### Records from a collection
══════

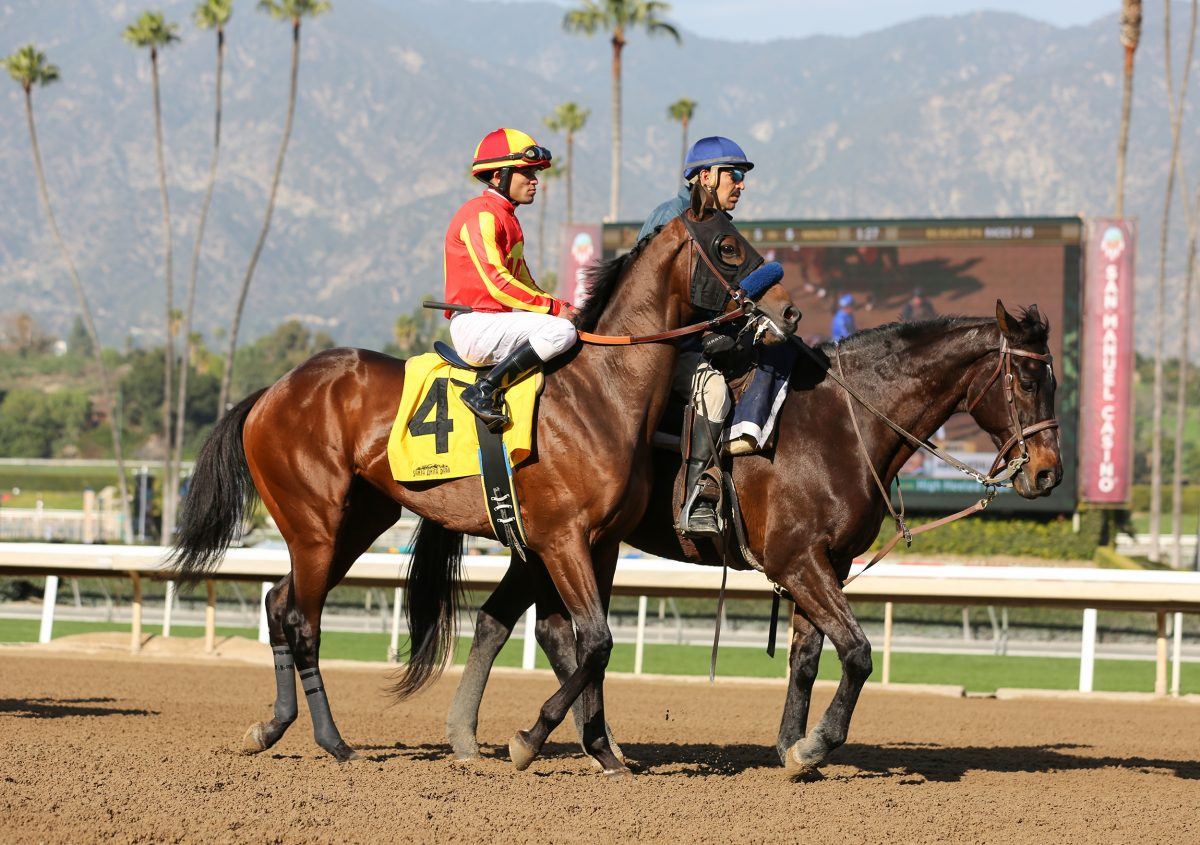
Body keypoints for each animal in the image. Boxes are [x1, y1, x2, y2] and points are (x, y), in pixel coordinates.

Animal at [164, 211, 796, 772]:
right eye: (729, 247)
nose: (788, 309)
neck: (602, 392)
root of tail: (272, 391)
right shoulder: (562, 539)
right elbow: (593, 640)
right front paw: (530, 741)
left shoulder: (602, 543)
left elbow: (587, 644)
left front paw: (602, 751)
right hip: (315, 523)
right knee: (301, 619)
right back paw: (332, 741)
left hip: (355, 523)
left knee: (279, 603)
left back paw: (272, 727)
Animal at [444, 303, 1060, 777]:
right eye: (1029, 382)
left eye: (1055, 382)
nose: (1049, 473)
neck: (844, 424)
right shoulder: (797, 561)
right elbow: (857, 653)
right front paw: (816, 744)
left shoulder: (828, 562)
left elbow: (806, 660)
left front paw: (792, 746)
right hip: (561, 539)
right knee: (553, 631)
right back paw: (544, 738)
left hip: (550, 543)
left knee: (504, 622)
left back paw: (490, 738)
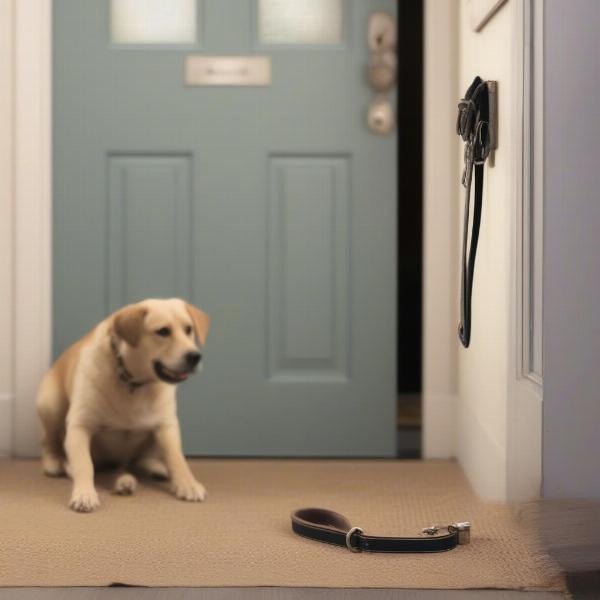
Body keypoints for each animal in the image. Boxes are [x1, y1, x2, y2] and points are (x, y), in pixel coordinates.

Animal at [35, 298, 210, 512]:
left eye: (189, 330)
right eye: (163, 331)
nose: (194, 356)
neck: (132, 382)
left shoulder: (166, 425)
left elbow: (177, 458)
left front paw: (188, 484)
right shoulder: (80, 426)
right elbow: (84, 465)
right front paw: (84, 493)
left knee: (137, 461)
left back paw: (149, 470)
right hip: (51, 404)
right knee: (50, 442)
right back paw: (55, 463)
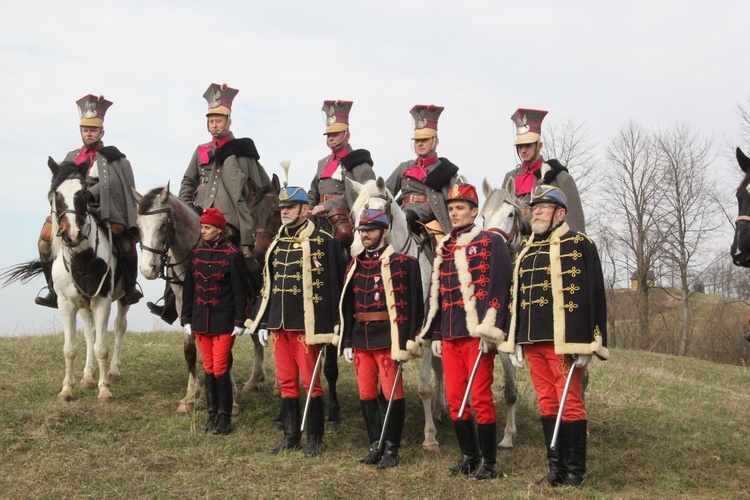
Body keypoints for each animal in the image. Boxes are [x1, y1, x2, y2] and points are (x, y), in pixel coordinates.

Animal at [47, 158, 129, 400]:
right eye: (57, 194)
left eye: (83, 193)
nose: (72, 234)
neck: (82, 258)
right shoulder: (67, 303)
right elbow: (71, 348)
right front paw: (67, 389)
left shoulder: (102, 300)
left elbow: (102, 348)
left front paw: (104, 391)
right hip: (84, 304)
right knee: (90, 335)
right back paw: (88, 376)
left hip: (124, 298)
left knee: (120, 327)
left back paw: (112, 372)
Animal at [348, 179, 446, 450]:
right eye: (354, 213)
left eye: (378, 211)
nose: (355, 249)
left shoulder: (420, 336)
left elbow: (424, 387)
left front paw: (430, 438)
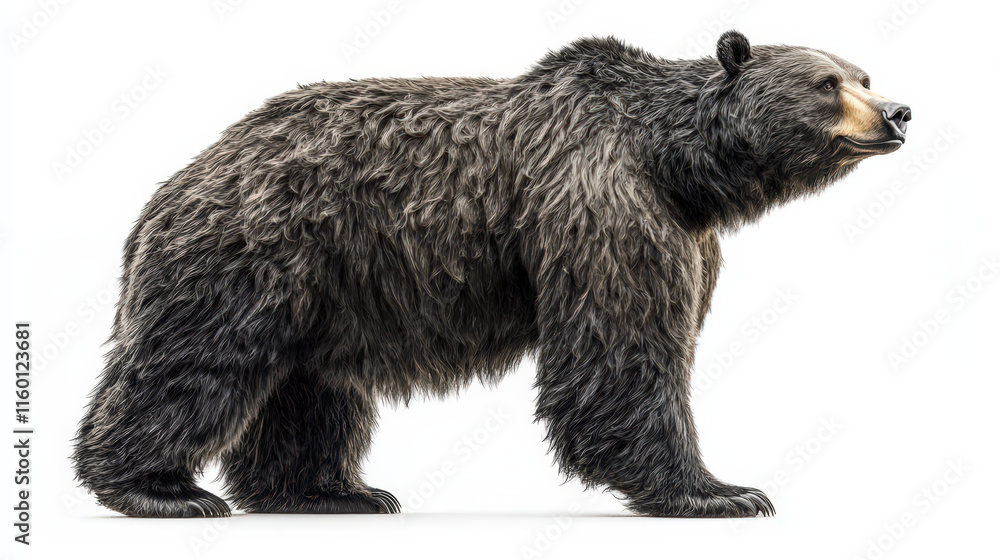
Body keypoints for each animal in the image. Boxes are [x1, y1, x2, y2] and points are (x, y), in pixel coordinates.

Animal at [73, 30, 910, 518]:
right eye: (827, 83)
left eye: (864, 73)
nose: (897, 111)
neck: (682, 170)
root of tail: (175, 183)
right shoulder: (601, 201)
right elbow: (621, 349)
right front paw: (721, 490)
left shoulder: (686, 232)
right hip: (249, 256)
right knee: (190, 365)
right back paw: (157, 489)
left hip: (328, 285)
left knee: (313, 389)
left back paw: (331, 490)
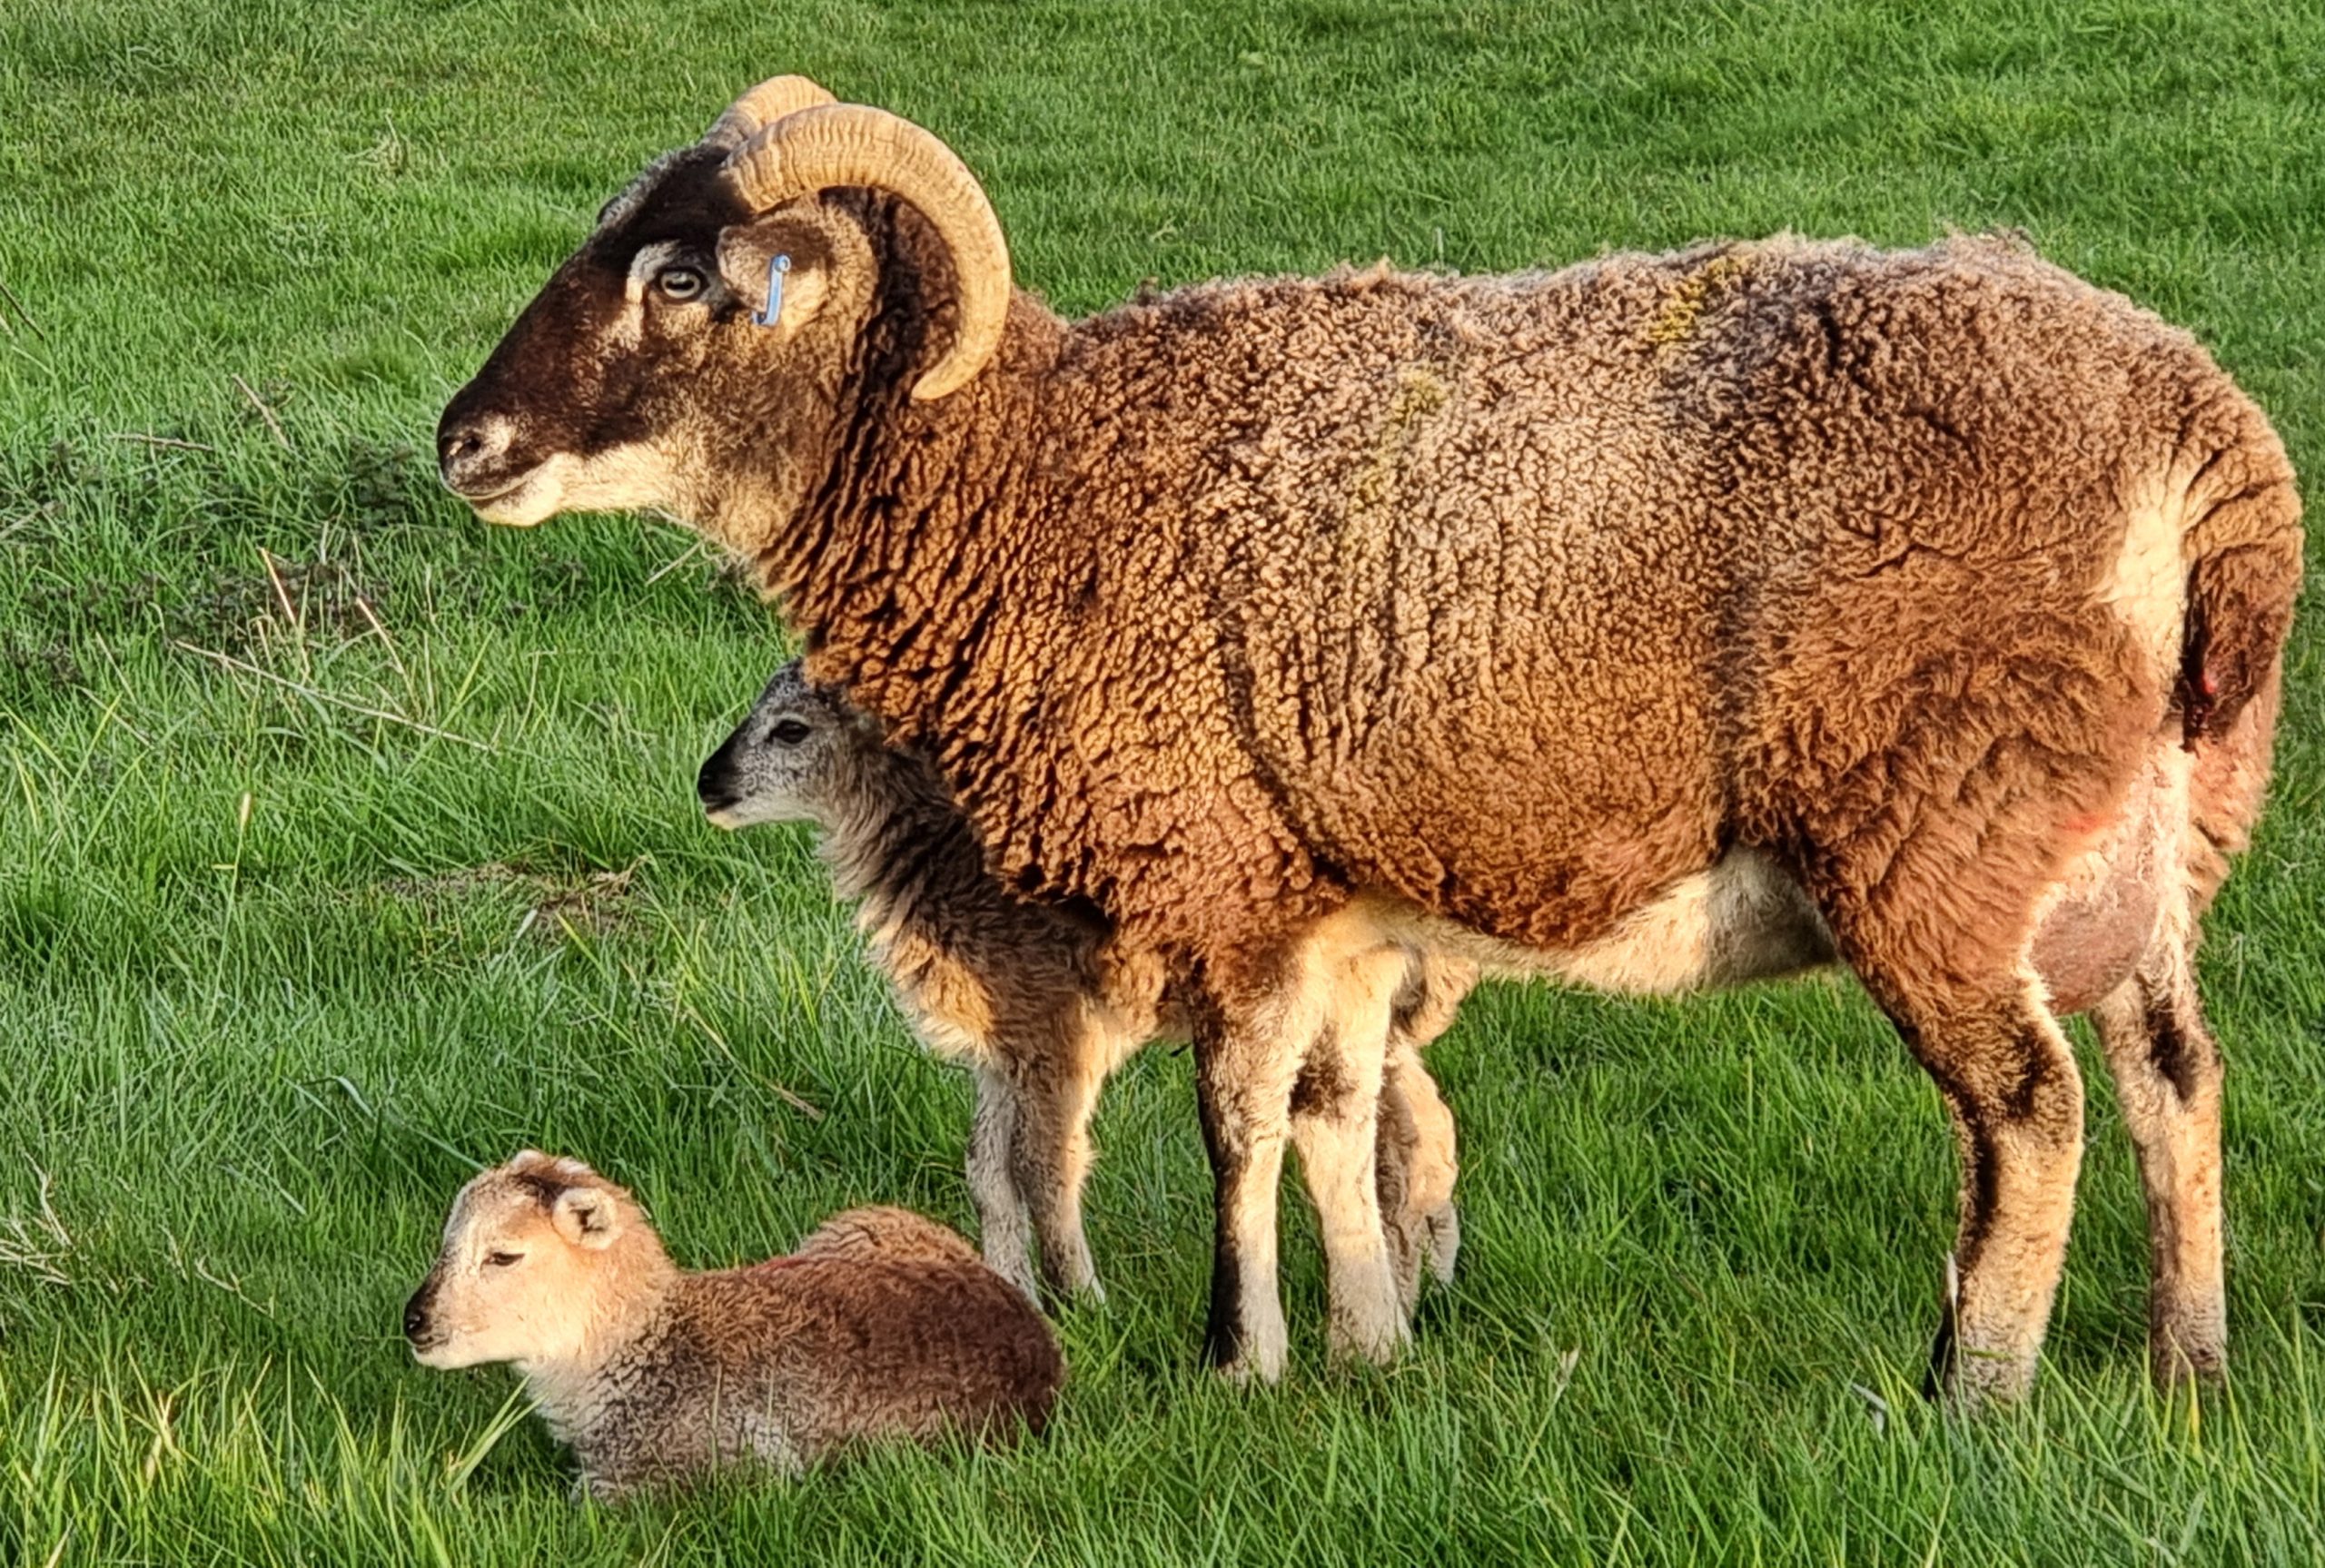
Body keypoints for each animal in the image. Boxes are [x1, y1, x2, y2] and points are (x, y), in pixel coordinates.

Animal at [697, 658, 1470, 1311]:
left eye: (791, 728)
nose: (707, 782)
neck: (941, 860)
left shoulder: (1052, 1020)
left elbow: (1046, 1166)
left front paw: (1082, 1300)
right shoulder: (1003, 1038)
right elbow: (988, 1169)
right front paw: (1013, 1290)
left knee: (1401, 1137)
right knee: (1424, 1120)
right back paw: (1432, 1277)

══════

### WORK INSTRUCTION
Repeat each entry above word for word, leaving every picture out.

### SOLUTION
Body keypoints for each animal in the image. Boxes are [x1, y1, x2, y2] and points are (x, y), in pixel coordinates.

Animal at [164, 211, 796, 772]:
right eye: (729, 247)
nose: (788, 309)
neck: (602, 392)
root of tail: (272, 391)
right shoulder: (562, 539)
right elbow: (593, 640)
right front paw: (530, 741)
left shoulder: (602, 543)
left elbow: (587, 644)
left front paw: (602, 751)
right hip: (315, 523)
right knee: (301, 619)
right back paw: (332, 741)
left hip: (355, 523)
left knee: (279, 603)
left back paw: (272, 727)
Animal at [444, 303, 1060, 777]:
right eye: (1029, 382)
left eye: (1055, 382)
nose: (1049, 473)
neck: (844, 424)
right shoulder: (797, 561)
right elbow: (857, 653)
right front paw: (816, 744)
left shoulder: (828, 562)
left elbow: (806, 660)
left front paw: (792, 746)
right hip: (561, 539)
right knee: (553, 631)
right back paw: (544, 738)
left hip: (550, 543)
left knee: (504, 622)
left back paw: (490, 738)
Body keypoints for each animal in the image. Boxes are [x1, y1, x2, y2] and points are (x, y), in pixel coordinates.

Animal at [35, 298, 210, 512]:
left eye: (189, 330)
right eye: (163, 331)
nose: (194, 356)
neck: (132, 382)
left shoulder: (166, 425)
left elbow: (177, 458)
left front paw: (188, 484)
right shoulder: (80, 426)
right elbow: (84, 465)
right front paw: (84, 493)
left knee: (137, 461)
left back paw: (149, 470)
right hip: (51, 404)
right knee: (50, 442)
right back paw: (55, 463)
Body keypoints for each animal in the image. Boxes are [x1, y1, x2, y2] and points are (x, y), in pixel coordinates.

Animal at [47, 158, 129, 400]:
right eye: (57, 194)
left eye: (83, 193)
nose: (72, 234)
neck: (82, 258)
right shoulder: (67, 303)
right elbow: (71, 348)
right front paw: (67, 389)
left shoulder: (102, 300)
left elbow: (102, 348)
left front paw: (104, 391)
right hip: (84, 304)
right knee: (90, 335)
right back paw: (88, 376)
left hip: (124, 298)
left knee: (120, 327)
left back paw: (112, 372)
Animal at [348, 179, 446, 450]:
right eye: (354, 213)
left eye: (378, 211)
nose: (355, 249)
left shoulder: (420, 336)
left elbow: (424, 387)
left front paw: (430, 438)
Body keypoints for each animal in the image. Boxes are [x1, y1, x2, y2] and points are (x, y), in pixel coordinates.

Animal at [73, 30, 910, 518]:
right eye: (827, 83)
left eye: (864, 73)
nose: (897, 111)
neck: (682, 170)
root of tail: (175, 183)
right shoulder: (601, 201)
right elbow: (621, 349)
right front paw: (721, 490)
left shoulder: (686, 232)
right hip: (249, 256)
right knee: (190, 365)
right back paw: (157, 489)
left hip: (328, 285)
left knee: (313, 389)
left back paw: (331, 490)
Body keypoints for each animal in the image. Boxes are [x1, y1, x2, y2] and points are (x, y), in pixel coordinates.

Animal at [697, 658, 1470, 1311]:
left eye: (791, 728)
nose: (707, 782)
neck: (941, 860)
left shoulder: (1052, 1020)
left elbow: (1046, 1166)
left front paw: (1082, 1300)
right shoulder: (1003, 1038)
right elbow: (988, 1169)
right front paw: (1013, 1290)
left knee: (1401, 1137)
right knee: (1424, 1120)
right back paw: (1432, 1277)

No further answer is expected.